* _WORK TO BE COMPLETED_
This task calls for copying each line below that contains "Ultimate".

START MATERIAL TO PROCESS

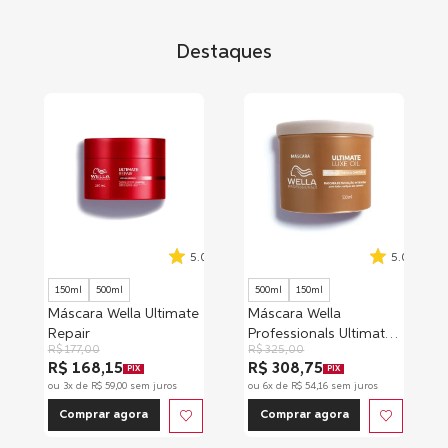
Destaques
5.0
5.0
150ml
500ml
500ml
150ml
Máscara Wella Ultimate
Máscara Wella
Repair
Professionals Ultimate
R$
177
,
00
R$
325
,
00
Luxe Oil
R$ 168,15
R$ 308,75
PIX
PIX
ou
3
x de
R$
59
,
00
sem juros
ou
6
x de
R$
54
,
16
sem juros
Comprar agora
Comprar agora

END MATERIAL TO PROCESS

* _ANSWER TO THIS PROBLEM_
Máscara Wella Ultimate
Professionals Ultimate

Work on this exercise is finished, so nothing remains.